Lorkun descendió los peldaños con estupefacción. El Consejo de Aurines había finalizado. Sintió vértigo. No era por las alturas, que arrojaban a su pupila crestas inverosímiles de oscuridad y vacío almacenadas junto a los perfiles afilados de las montañas. Sintió vértigo de verse repudiado por su propia orden. Le pesaba el cuerpo y la alegría que siempre lo había erguido, conocedor del camino correcto, almacén de sabiduría pragmática, ahora lo había abandonado en un cruce de palabras. Lorkun deseaba volver a la placeta enfrentada a los cielos y reclamar atención. Deseaba gritarles todas las cosas que vio escritas en los muros, pero siguió descendiendo hacia la plaza.
En la explanada, junto a la entrada del templo, se dirigió a una fontana de abluciones y metió su cabeza bajo el caño de agua. La noche ya sedienta de la última luz confería un tono muy caloso a las aguas que le aguijoneaban con la frescura. Junto a él se arrimó un joven novicio. Tendría unos ocho años. Se arrodilló muy dispuesto, elevó una plegaria en tono de voz inexperto, demasiado alto, con una fe imposible de igualar, y mojó sus manos para refrescar las yemas de los dedos con los que comenzar las abluciones. Después de los primeros lavados acabó por meter la cabeza entera en la fuente y se cubrió con una tela de secado murmurando otra oración.
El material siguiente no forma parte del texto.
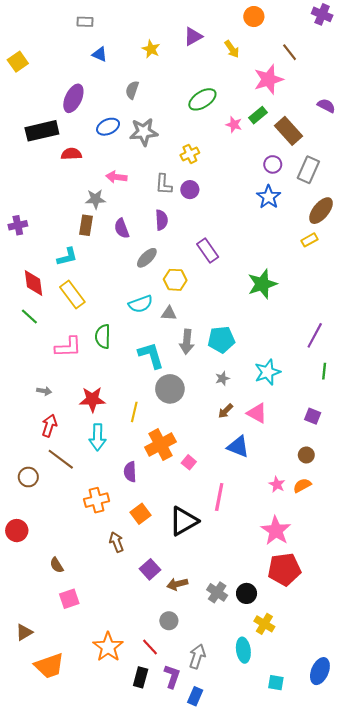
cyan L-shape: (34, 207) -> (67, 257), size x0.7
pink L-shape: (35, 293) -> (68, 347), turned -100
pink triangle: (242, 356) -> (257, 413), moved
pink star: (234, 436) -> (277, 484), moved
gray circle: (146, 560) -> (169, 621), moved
Lorkun envidió a otro Lorkun, uno de muchos más años que aquel joven pero igual de inexperto, cuando comenzó su estancia en el templo de las Montañas Cortadas. Cuando en esa misma fuente se lavaba antes de entrar en el templo a orar y sentir el más alto de los estadios de paz que jamás había albergado. ¿Cómo recuperar ese camino extraviado? No podía acallar su propia voz que hervía en su sangre. No podía abandonarse a la comodidad del resguardo de la vida sacerdotal. Debía caminar en la oscuridad buscando prender una luz propia.